Fruits and vegetables have peel, which can form natural barrier, preventing fruits and vegetables from drying, color changing and other forms of deterioration. Attila E. Pavlath said, “Nature is the best chemist, and also the best teacher. We can learn from nature to improve edible coatings and preserve foods’ quality and nutritional value.”

Pavlath and his group developed a novel technology that allowed sliced, packaged apple to be stored in refrigerator for 2 – 3 weeks without turning brown or losing crispness. Generally speaking, Pavlath’s method involves treating freshly cut apple slices using a form of Vitamin C so that the desirable characteristics of fresh apples are successful retained without leaving a detectable residue.


The edible coatings consist of a thin layer of edible material applied to the surface of a food product so that its freshness can be preserved. For an instance, apple lose some of their natural wax coating during the harvest washing process. The edible coating, which is used to replace the natural wax coating, is a thin layer of carnauba wax, obtained from palm tree leaves. This kind of wax also provides an appealing gloss for sugar-coated chocolate candy.
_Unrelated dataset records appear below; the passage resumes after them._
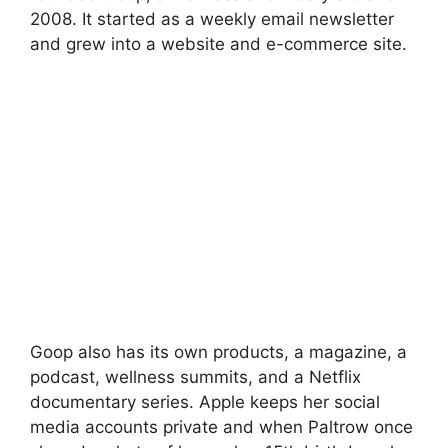
2008. It started as a weekly email newsletter
and grew into a website and e-commerce site.
Goop also has its own products, a magazine, a
podcast, wellness summits, and a Netflix
documentary series. Apple keeps her social
media accounts private and when Paltrow once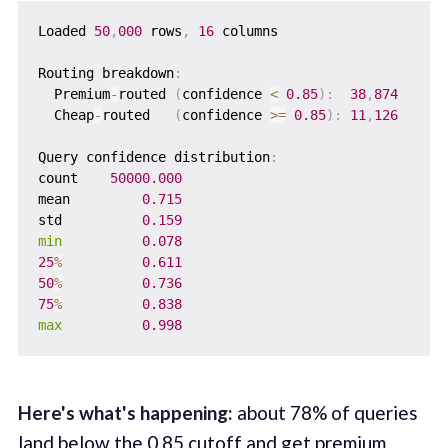
Loaded 
50
,
000
 rows
,
16
 columns

Routing breakdown
:
  Premium
-
routed 
(
confidence 
<
0.85
)
:
38
,
874
  Cheap
-
routed   
(
confidence 
>=
0.85
)
:
11
,
126
Query confidence distribution
:
count    
50000.000
mean         
0.715
std          
0.159
min
0.078
25
%
0.611
50
%
0.736
75
%
0.838
max
0.998
Here's what's happening:
about 78% of queries
land below the 0.85 cutoff and get premium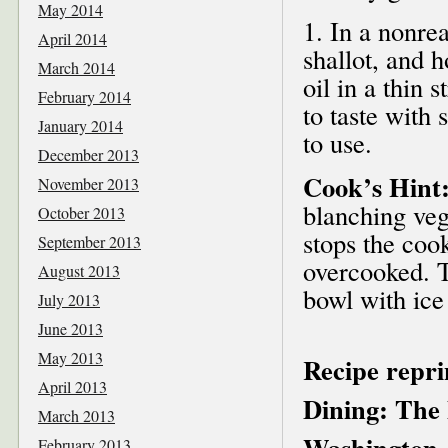
May 2014
1. In a nonre
April 2014
shallot, and 
March 2014
oil in a thin 
February 2014
to taste with 
January 2014
to use.
December 2013
Cook’s Hint
November 2013
blanching veg
October 2013
stops the coo
September 2013
overcooked. T
August 2013
bowl with ice
July 2013
June 2013
May 2013
Recipe repr
April 2013
Dining: The 
March 2013
Washington,
February 2013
Some other commonly seen edible coatings include alginate, starch, carrageenan, gluten, whey and beeswax. *Image source: shutterstock.

Pavlath explained in more details, “The thing applied to treat apple slices is calcium ascorbate, a calcium salt of Vitamin C. This is a relatively easier process, but it took us five years of research starting from whey proteins, carbohydrates and fats—we are devoted ourselves in developing the best coating.”

Pavlath pointed out that edible films are not a 21st century innovation. They can date back to at least as early as the 1100s, when merchants in citrus-growing regions in southern China applied wax for preserving oranges shipped by caravan to the Emperor’s table in northern China. For centuries, European people preserved fresh fruits with “larding”, a coating came from the melted fat from hogs. These food coatings were good at sealing off the fruits, preventing the exchange of gases with the air. However, today’s edible films allow gas exchange and also have other features that can keep freshness, aroma, flavor, texture and nutritional value. Pavlath said that they generally provide the same protection against bacteria just as their natural skin if foods are treated under sterile conditions when they are cut in factories. Workers spray the edible films on foods or they immerse the foods in the liquid coating after cutting. The finished vegetables and fruits will be stored in sealed containers for sale.

Pavlath also shared some points on Arctic Apple, a genetically modified, precisely breed apple that contains non-browning character. Pavlath noted:” Nowadays, GM engineering has different application. For the past five decades, some unideal characters have also introduced in the process.  I don’t know how Artic Apple tastes. Our approach can be applied to various breeds of apples with different tastes. In order to eliminate browning genes, individual research needs to be done on different breeds.”

 So, what is the great 21st century challenges in edible coating research and development? Pavlath cited two challenges: one is finding an edible coating that can make fresh-cut sliced bananas, American’s favorite fruit; the other one is developing a coating for avocados, which are also notorious for quick discoloring after peeling.